• **WORK TASK**:
Exactly retype the opening line of the entries and every line after it, ending with the line that contains "left eye: (304, 18)". Skip all pictures.

• **INPUT DATA**:
Segment Open

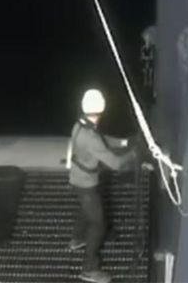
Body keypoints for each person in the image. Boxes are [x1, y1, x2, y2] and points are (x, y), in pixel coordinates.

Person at [67, 88, 139, 283]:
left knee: (86, 209)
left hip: (77, 179)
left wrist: (124, 142)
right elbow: (115, 163)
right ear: (102, 108)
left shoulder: (80, 125)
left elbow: (101, 141)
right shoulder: (91, 136)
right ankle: (88, 269)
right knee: (98, 224)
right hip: (86, 184)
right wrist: (134, 153)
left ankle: (77, 239)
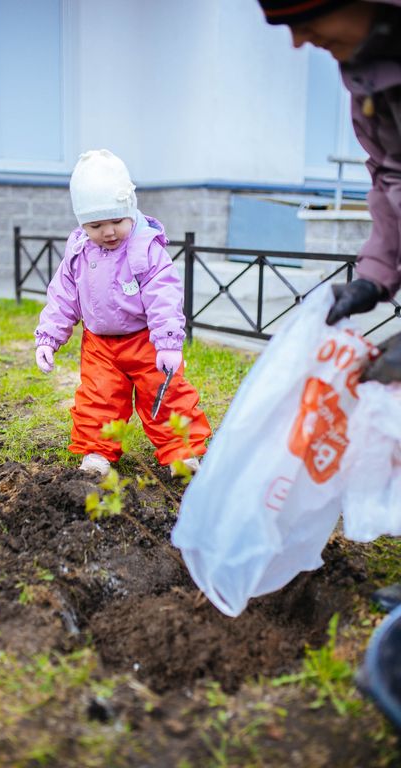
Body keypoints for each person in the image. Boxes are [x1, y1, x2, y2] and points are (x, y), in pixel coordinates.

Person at [256, 0, 401, 606]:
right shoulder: (369, 79)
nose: (297, 42)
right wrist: (375, 274)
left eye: (304, 18)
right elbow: (391, 177)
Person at [34, 149, 211, 477]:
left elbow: (165, 297)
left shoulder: (145, 249)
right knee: (98, 398)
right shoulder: (78, 253)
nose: (109, 231)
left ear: (131, 210)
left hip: (146, 342)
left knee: (165, 394)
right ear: (81, 223)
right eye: (96, 224)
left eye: (117, 220)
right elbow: (62, 297)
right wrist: (48, 338)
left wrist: (168, 344)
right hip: (100, 345)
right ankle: (97, 453)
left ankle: (182, 452)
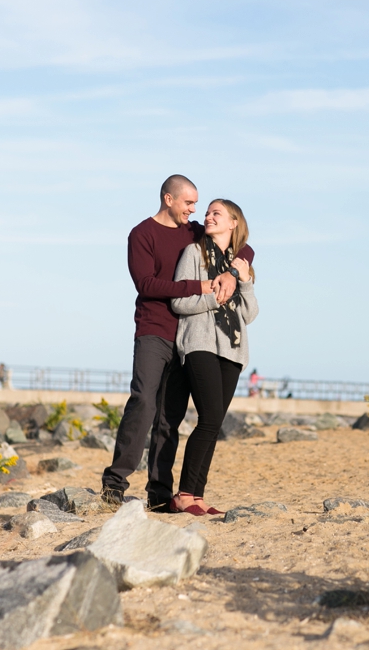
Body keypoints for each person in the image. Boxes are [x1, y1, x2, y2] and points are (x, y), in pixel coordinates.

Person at [101, 176, 253, 510]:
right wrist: (197, 287)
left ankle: (159, 495)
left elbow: (242, 244)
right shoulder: (142, 234)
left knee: (171, 416)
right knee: (144, 402)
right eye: (188, 203)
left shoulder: (193, 231)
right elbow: (146, 283)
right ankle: (114, 483)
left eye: (198, 205)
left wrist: (231, 274)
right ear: (168, 199)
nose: (195, 211)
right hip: (155, 329)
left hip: (188, 334)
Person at [170, 199, 258, 515]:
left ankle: (198, 496)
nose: (207, 216)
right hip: (200, 344)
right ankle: (183, 495)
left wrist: (243, 283)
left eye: (215, 213)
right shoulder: (194, 253)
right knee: (208, 418)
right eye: (207, 213)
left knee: (215, 423)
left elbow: (249, 314)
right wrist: (213, 297)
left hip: (233, 351)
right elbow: (179, 301)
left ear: (233, 222)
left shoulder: (239, 264)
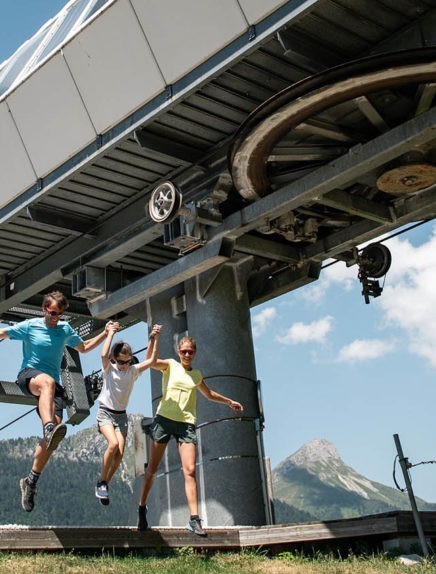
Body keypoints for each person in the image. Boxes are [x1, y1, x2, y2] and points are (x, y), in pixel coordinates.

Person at [0, 290, 117, 513]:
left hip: (52, 386)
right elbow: (3, 333)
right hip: (30, 375)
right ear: (45, 309)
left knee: (51, 441)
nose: (55, 317)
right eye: (53, 313)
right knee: (46, 384)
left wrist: (106, 333)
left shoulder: (64, 329)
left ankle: (31, 481)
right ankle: (49, 426)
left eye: (59, 314)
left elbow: (83, 347)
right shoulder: (30, 326)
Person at [137, 335, 243, 536]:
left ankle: (195, 520)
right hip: (163, 420)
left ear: (194, 353)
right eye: (184, 351)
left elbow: (209, 394)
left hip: (186, 424)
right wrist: (154, 339)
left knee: (190, 470)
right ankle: (142, 508)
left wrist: (229, 401)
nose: (187, 354)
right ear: (178, 352)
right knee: (152, 468)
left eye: (190, 352)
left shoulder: (196, 375)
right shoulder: (169, 365)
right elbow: (150, 360)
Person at [95, 322, 162, 506]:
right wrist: (110, 333)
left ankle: (105, 485)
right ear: (114, 359)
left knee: (120, 453)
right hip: (105, 413)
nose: (124, 365)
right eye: (121, 361)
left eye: (127, 361)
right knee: (113, 444)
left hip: (121, 416)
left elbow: (153, 361)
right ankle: (101, 480)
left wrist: (154, 339)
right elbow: (103, 354)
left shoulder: (133, 371)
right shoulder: (109, 369)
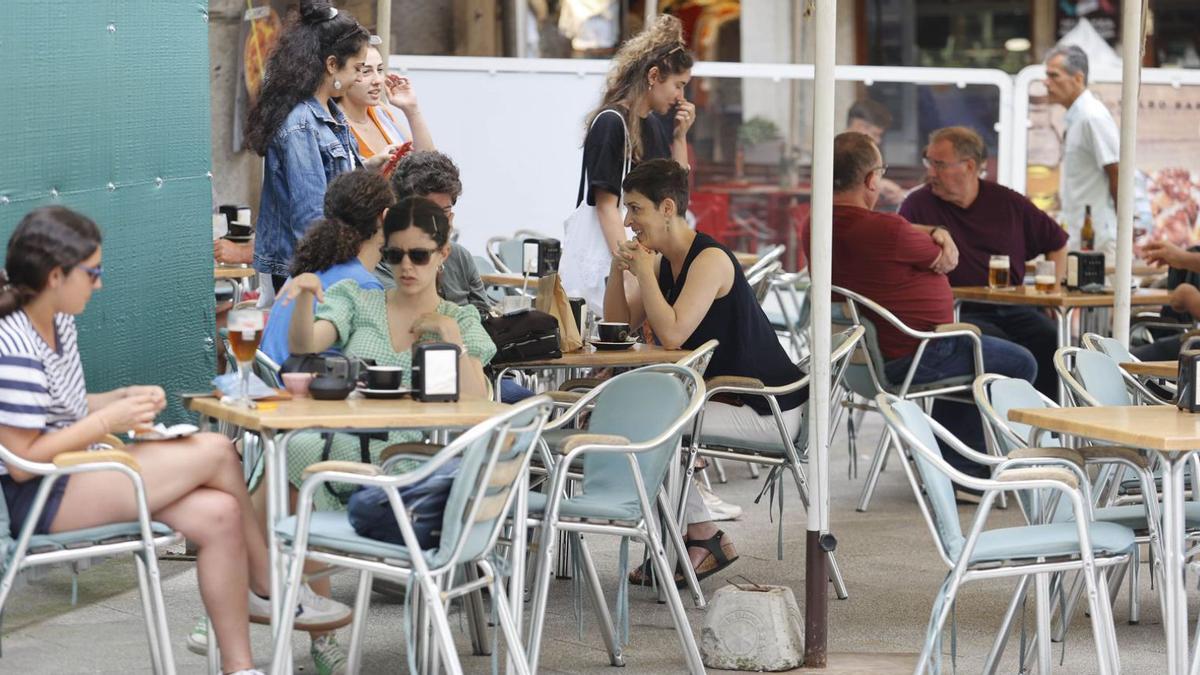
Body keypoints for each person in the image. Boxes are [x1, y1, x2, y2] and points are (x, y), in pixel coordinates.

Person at [0, 207, 351, 675]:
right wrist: (111, 416)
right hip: (41, 494)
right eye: (93, 272)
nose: (99, 284)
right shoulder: (13, 343)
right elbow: (22, 461)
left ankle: (240, 667)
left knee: (221, 513)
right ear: (56, 275)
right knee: (216, 450)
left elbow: (60, 408)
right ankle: (268, 582)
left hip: (77, 471)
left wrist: (118, 397)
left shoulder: (58, 322)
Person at [607, 158, 812, 582]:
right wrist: (617, 269)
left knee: (652, 427)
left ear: (667, 208)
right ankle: (692, 537)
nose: (628, 222)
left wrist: (644, 272)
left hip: (767, 407)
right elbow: (619, 327)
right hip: (726, 396)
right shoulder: (665, 263)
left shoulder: (710, 259)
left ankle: (701, 535)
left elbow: (672, 335)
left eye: (635, 209)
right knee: (646, 422)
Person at [819, 132, 1037, 482]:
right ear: (872, 179)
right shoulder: (888, 230)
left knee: (973, 348)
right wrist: (938, 233)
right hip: (916, 353)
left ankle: (949, 461)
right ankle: (962, 467)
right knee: (1016, 359)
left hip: (862, 362)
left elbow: (901, 231)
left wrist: (934, 227)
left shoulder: (817, 224)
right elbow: (944, 260)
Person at [284, 197, 495, 499]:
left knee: (290, 452)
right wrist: (304, 297)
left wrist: (450, 334)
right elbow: (304, 347)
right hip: (347, 444)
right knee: (289, 450)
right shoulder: (359, 300)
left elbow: (476, 400)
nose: (406, 266)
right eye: (395, 255)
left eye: (419, 256)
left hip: (416, 462)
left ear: (443, 254)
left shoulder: (460, 319)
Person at [899, 126, 1068, 399]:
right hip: (955, 311)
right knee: (1002, 348)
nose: (930, 172)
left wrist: (1055, 291)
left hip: (1013, 307)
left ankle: (1042, 423)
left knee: (1054, 341)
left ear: (969, 166)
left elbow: (1057, 243)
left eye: (938, 164)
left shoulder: (1008, 202)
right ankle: (990, 428)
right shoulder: (917, 205)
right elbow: (899, 248)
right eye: (928, 162)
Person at [245, 1, 388, 295]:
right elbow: (309, 217)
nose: (358, 79)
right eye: (358, 69)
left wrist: (368, 166)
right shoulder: (301, 123)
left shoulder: (330, 113)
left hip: (326, 263)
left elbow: (331, 179)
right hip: (309, 271)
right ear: (332, 64)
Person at [561, 14, 696, 314]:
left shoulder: (656, 126)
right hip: (614, 264)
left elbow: (676, 197)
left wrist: (680, 138)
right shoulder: (611, 124)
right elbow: (607, 207)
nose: (680, 96)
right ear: (653, 77)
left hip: (640, 260)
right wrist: (630, 268)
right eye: (677, 85)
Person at [259, 169, 395, 366]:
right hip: (301, 390)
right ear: (386, 217)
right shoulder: (363, 285)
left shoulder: (310, 267)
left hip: (271, 385)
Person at [373, 151, 490, 317]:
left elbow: (485, 315)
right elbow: (412, 317)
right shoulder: (380, 267)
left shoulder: (459, 256)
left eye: (444, 211)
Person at [1044, 44, 1120, 259]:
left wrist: (1124, 229)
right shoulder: (1077, 117)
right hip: (1081, 236)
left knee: (1104, 293)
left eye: (1053, 75)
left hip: (1100, 239)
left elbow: (1117, 171)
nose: (1046, 82)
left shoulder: (1092, 116)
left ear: (1078, 78)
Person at [340, 43, 435, 159]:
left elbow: (428, 162)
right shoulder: (334, 124)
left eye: (380, 70)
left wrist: (411, 109)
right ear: (341, 74)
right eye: (366, 72)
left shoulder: (381, 112)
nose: (378, 80)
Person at [846, 99, 905, 208]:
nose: (878, 140)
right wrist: (877, 185)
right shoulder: (834, 155)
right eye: (875, 134)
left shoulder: (870, 156)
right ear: (860, 126)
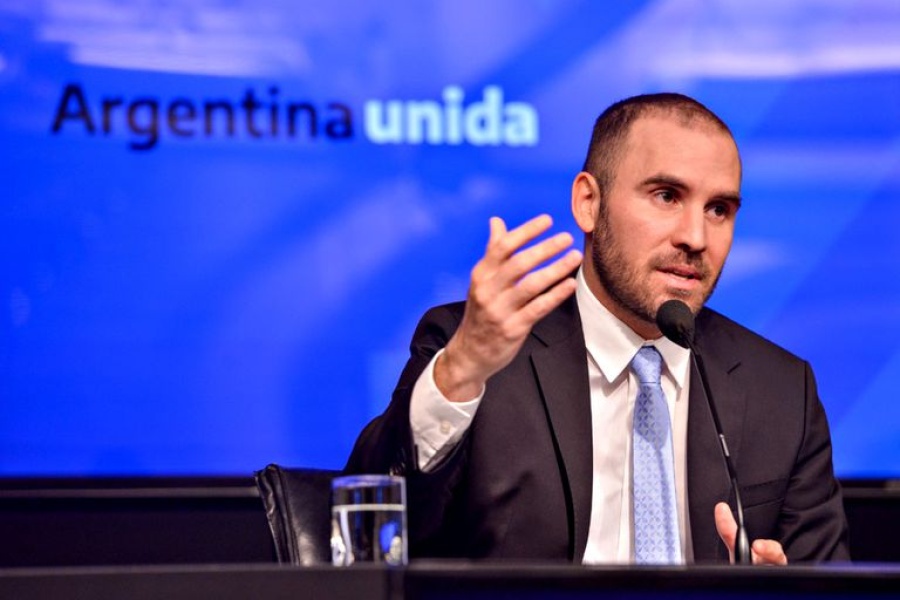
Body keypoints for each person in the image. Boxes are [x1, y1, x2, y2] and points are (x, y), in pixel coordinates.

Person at [345, 93, 850, 564]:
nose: (696, 237)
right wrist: (459, 372)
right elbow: (366, 537)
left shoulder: (782, 392)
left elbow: (830, 586)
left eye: (719, 209)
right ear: (589, 202)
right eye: (666, 196)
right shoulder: (479, 352)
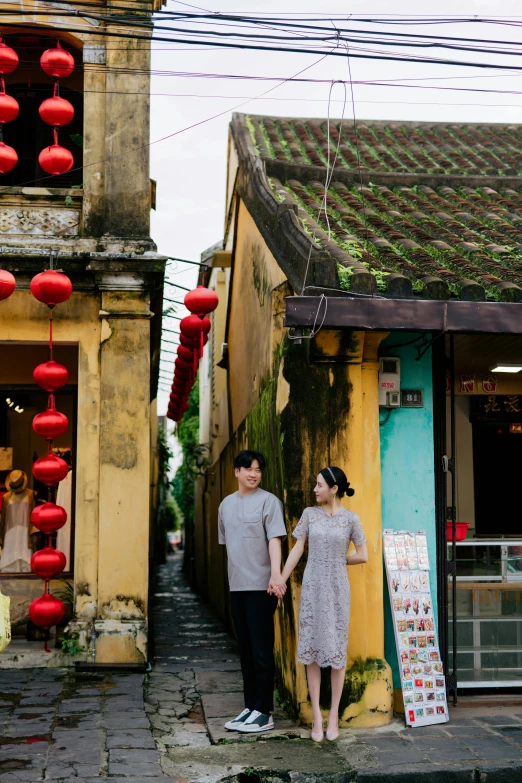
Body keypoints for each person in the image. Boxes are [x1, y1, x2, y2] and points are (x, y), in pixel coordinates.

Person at [278, 467, 368, 742]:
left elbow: (363, 555)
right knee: (313, 648)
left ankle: (333, 717)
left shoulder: (351, 519)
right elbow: (297, 548)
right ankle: (317, 714)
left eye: (319, 485)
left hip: (338, 587)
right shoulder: (309, 514)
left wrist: (340, 560)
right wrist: (280, 578)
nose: (314, 489)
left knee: (336, 649)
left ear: (334, 489)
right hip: (313, 586)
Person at [218, 449, 287, 734]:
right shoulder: (225, 505)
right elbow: (229, 545)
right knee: (245, 649)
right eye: (248, 469)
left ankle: (265, 711)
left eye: (258, 469)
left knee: (261, 650)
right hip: (237, 586)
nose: (253, 474)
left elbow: (274, 540)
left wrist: (275, 575)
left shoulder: (269, 502)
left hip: (262, 587)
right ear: (236, 471)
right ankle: (250, 706)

Segment Closed

• **SOLVED EXERCISE**:
Body keypoints for each person in the image. Boxes are [x1, y1, x2, y2] and points are (x, y), in pixel coordinates.

Person at [67, 88, 139, 283]:
left knee: (86, 209)
left hip: (77, 179)
left wrist: (124, 142)
right elbow: (115, 163)
right ear: (102, 108)
left shoulder: (80, 125)
left elbow: (101, 141)
right shoulder: (91, 136)
right ankle: (88, 269)
right knee: (98, 224)
right hip: (86, 184)
right wrist: (134, 153)
left ankle: (77, 239)
Body keypoints for each person in the image. Boxes are [x1, y1, x2, y2] and points are (x, y), in pixel coordinates.

Person at [256, 0, 401, 606]:
right shoulder: (369, 79)
nose: (297, 42)
right wrist: (375, 274)
left eye: (304, 18)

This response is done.